» **What this exercise asks**
**A)** According to the article on James and the England team, which opponent did England face in their Euro 2025 send-off game?
**B)** Using the article on James and the England team, explain why it says England are trying to fit a square peg into a round hole.

» **Extracted text**
********
James is effusive about her father’s input into her career, saying on the Nigel James Elite Coaching website that she is “grateful to my dad for all the time, effort and love that he has put into my football by coaching me in order to help me reach the very best level and fulfil my full potential”.
Whether in training or in a match, James stands out. In England’s open training session before their Euro 2025 send-off game against Jamaica on 29 June, the Chelsea forward was electric, despite not having played for three months because of a hamstring injury, gliding and shifting with the ball at her feet like she had never been away. Against Jamaica, it took only eight minutes after James’s introduction as a substitute for her to make an impression, providing a pinpoint cross for Alessia Russo to nod in.
Sarina Wiegman’s decision to start James against France in England’s tournament opener on Saturday was not a surprise. Indeed, many would consider it a risk worth taking because, ultimately, even a semi-fit James is a better creative outlet than many of the squad’s fully fit players. Constructing the team in a way that draws the best out of her is a logical course of action.
England desperately need James’s creative edge, her unpredictability, the fear she is able to strike into opposition players as she runs at them, her weight shifting, her movements fluid, opponents left fumbling and stumbling in her wake. Against France that dynamism and threat was evident from the off, James firing over 39 seconds into the contest, leaving France breathing a sigh of relief.
However, England have a problem regarding where to play James. The Lionesses’ midfield was overrun against France, Georgia Stanway and Keira Walsh struggling with the physicality and pressing game of their opponents, with Sakina Karchaoui particularly influential for Laurent Bonadei’s side. And with James in the No 10 role instead of Ella Toone or Grace Clinton, there was clear disruption to the Lionesses’ unit in the middle of the pitch.
A structured midfield is what England are used to operating with under Wiegman. James, on the other hand, is most effective when given a free role and allowed to run at defences from central or wide positions. She is less of a traditional attacking player than Beth Mead, Lauren Hemp or Chloe Kelly. As such, England are trying to fit a square peg into a round hole and it is not quite working.
How should England move forward after the defeat against France, beginning with the game against the Netherlands here in Zurich on Wednesday?
The answer could be for Wiegman to operate with a more structured midfield, deploying instead either Toone or Clinton from the start, before bringing on James, the Lionesses’ livewire, to twist and befuddle tired opposition legs later on.
Aged 23, James is clearly the future of this England side. But how to get the best out of her in the present is undeniably a tricky and pressing question. Does she start or is she a super sub? It is an unenviable dilemma for all concerned, Wiegman in particular, to wrestle with and quickly solve.
********
» **Supplied records**

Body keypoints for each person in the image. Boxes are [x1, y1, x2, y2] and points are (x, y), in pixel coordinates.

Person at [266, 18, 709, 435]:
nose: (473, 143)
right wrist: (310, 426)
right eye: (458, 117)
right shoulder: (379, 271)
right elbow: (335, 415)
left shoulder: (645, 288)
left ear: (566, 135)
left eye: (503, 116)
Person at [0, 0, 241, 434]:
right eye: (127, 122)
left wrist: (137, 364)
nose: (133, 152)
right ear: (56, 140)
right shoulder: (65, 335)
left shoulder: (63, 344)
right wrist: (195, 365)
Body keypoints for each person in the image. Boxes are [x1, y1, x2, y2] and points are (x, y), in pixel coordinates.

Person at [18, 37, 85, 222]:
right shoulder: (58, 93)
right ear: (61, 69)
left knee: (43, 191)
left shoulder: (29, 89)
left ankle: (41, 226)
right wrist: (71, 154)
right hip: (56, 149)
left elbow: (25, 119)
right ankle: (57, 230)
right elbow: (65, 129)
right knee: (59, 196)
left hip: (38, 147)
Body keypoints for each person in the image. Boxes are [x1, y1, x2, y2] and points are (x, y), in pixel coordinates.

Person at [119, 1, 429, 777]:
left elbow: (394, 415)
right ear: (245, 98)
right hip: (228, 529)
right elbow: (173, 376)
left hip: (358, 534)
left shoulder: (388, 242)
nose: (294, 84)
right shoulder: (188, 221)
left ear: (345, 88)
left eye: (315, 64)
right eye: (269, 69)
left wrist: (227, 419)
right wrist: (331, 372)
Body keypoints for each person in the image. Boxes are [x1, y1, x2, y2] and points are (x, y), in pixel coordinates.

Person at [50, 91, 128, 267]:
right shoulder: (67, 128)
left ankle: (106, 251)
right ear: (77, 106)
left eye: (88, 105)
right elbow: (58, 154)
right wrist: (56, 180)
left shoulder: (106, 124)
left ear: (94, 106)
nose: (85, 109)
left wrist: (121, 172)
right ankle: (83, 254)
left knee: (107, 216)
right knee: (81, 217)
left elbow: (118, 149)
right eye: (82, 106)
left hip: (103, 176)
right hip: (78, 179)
********
» **Solutions**
**A)** England faced Jamaica, on 29 June.

**B)** Under Wiegman, England are used to operating with a structured midfield, but James is most effective in a free role, running at defenses from central or wide positions. She is also less of a traditional attacking player than Beth Mead, Lauren Hemp or Chloe Kelly, so placing her in that setup is not quite working.